In molecular biology, the protein domain SWAP is derived from the term Suppressor-of-White-APricot, a splicing regulator from the model organism Drosophila melanogaster. The protein domain is found in regulators that control splicing. It is found in splicing regulatory proteins.
When a gene is expressed the DNA must be transcribed into messenger RNA (mRNA). However, it sometimes contains intervening or interrupting sequences named introns. mRNA splicing helps to remove these sequences, leaving a more favourable sequence. mRNA splicing is an essential event in the post-transcriptional modification process of gene expression.
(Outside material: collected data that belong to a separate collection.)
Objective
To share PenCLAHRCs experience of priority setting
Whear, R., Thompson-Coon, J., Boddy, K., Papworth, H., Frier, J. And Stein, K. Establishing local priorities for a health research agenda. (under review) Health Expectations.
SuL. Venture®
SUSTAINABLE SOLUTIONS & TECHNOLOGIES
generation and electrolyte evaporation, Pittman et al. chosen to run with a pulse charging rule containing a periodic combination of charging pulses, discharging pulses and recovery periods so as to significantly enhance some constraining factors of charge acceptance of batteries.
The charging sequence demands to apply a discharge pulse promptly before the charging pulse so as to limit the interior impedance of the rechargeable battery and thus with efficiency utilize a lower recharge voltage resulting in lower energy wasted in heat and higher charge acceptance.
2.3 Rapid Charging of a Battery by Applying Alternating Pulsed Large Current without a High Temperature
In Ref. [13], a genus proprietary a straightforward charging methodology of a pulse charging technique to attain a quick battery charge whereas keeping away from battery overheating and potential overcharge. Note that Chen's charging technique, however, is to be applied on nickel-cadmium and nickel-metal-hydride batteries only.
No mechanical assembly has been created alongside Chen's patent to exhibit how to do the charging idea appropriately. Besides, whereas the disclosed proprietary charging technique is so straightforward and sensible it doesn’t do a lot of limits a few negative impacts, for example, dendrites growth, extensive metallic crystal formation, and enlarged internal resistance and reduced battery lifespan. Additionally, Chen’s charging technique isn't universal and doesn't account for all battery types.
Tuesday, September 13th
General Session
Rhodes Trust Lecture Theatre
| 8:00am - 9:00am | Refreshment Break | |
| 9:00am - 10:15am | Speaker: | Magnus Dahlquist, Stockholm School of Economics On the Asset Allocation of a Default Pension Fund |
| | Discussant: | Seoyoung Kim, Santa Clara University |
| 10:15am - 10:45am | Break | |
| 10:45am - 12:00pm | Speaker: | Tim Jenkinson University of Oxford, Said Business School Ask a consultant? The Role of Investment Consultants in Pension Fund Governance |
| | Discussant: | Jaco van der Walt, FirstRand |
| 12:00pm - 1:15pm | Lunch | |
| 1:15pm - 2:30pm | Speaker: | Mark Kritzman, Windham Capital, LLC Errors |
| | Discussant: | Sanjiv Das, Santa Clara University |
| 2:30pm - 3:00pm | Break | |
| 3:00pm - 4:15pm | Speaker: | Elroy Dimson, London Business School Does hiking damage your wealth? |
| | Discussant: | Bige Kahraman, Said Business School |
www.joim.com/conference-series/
SWAP helps to control this process in all cells except gametes.

== Function ==
The role of the protein domain SWAP is to control sex-independent pre-mRNA processing in somatic cells, that is, in every cell except the sex cells This includes autoregulation, whereby it regulates the splicing of its own pre-mRNA. The mammalian homologue of SWAP acts as a thyroid hormone regulated gene. This mean it is controlled by the thyroid.

==Structure==
SWAP proteins share a colinearly arrayed series of novel sequence motifs. This means that they have been conserved over time. The SWAP protein in different organisms share some similarity in terms of sequence and may have been related at some point in evolutionary history.